*Task objective*.
Output each line of text from all the records below as a numbered list, skipping blank lines and leaving out the pictures.

Dataset entries:
Segment Open

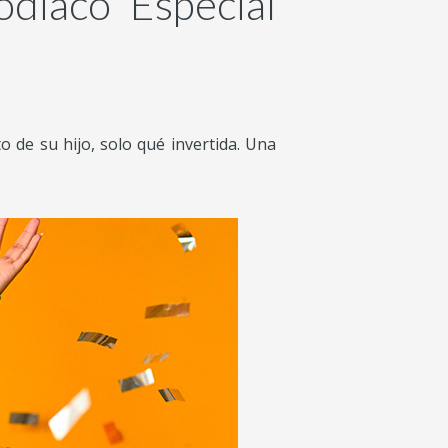
odiaco Especial
o de su hijo, solo qué invertida. Una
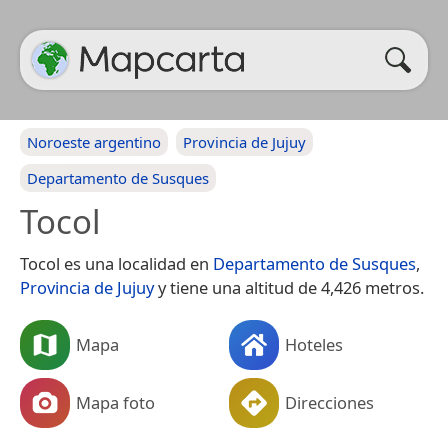
Noroeste argentino
Provincia de Jujuy
Departamento de Susques
Tocol
Tocol es una localidad en
Departamento de Susques
,
Provincia de Jujuy
y tiene una altitud de 4,426 metros.
Mapa
Hoteles
Mapa foto
Direcciones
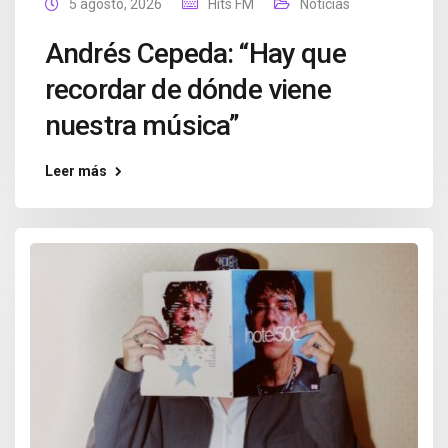
5 agosto, 2026
Hits FM
Noticias
Andrés Cepeda: “Hay que
recordar de dónde viene
nuestra música”
Leer más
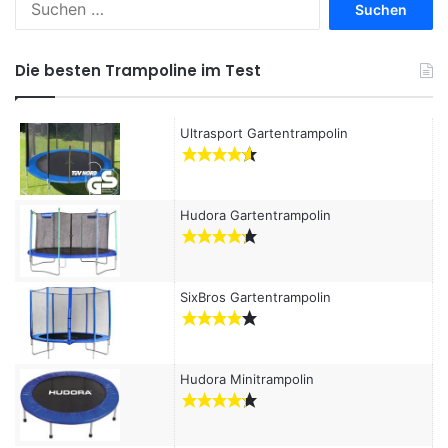
u
c
h
Die besten Trampoline im Test
e
n
a
Ultrasport Gartentrampolin
c
h
:
Hudora Gartentrampolin
SixBros Gartentrampolin
Hudora Minitrampolin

Segment Closed

*Solution for this problem*.
1. odiaco Especial
2. o de su hijo, solo qué invertida. Una
3. Noroeste argentino
4. Provincia de Jujuy
5. Departamento de Susques
6. Tocol
7. Tocol es una localidad en
8. Departamento de Susques
9. ,
10. Provincia de Jujuy
11. y tiene una altitud de 4,426 metros.
12. Mapa
13. Hoteles
14. Mapa foto
15. Direcciones
16. 5 agosto, 2026
17. Hits FM
18. Noticias
19. Andrés Cepeda: “Hay que
20. recordar de dónde viene
21. nuestra música”
22. Leer más
23. u
24. c
25. h
26. Die besten Trampoline im Test
27. e
28. n
29. a
30. Ultrasport Gartentrampolin
31. c
32. h
33. :
34. Hudora Gartentrampolin
35. SixBros Gartentrampolin
36. Hudora Minitrampolin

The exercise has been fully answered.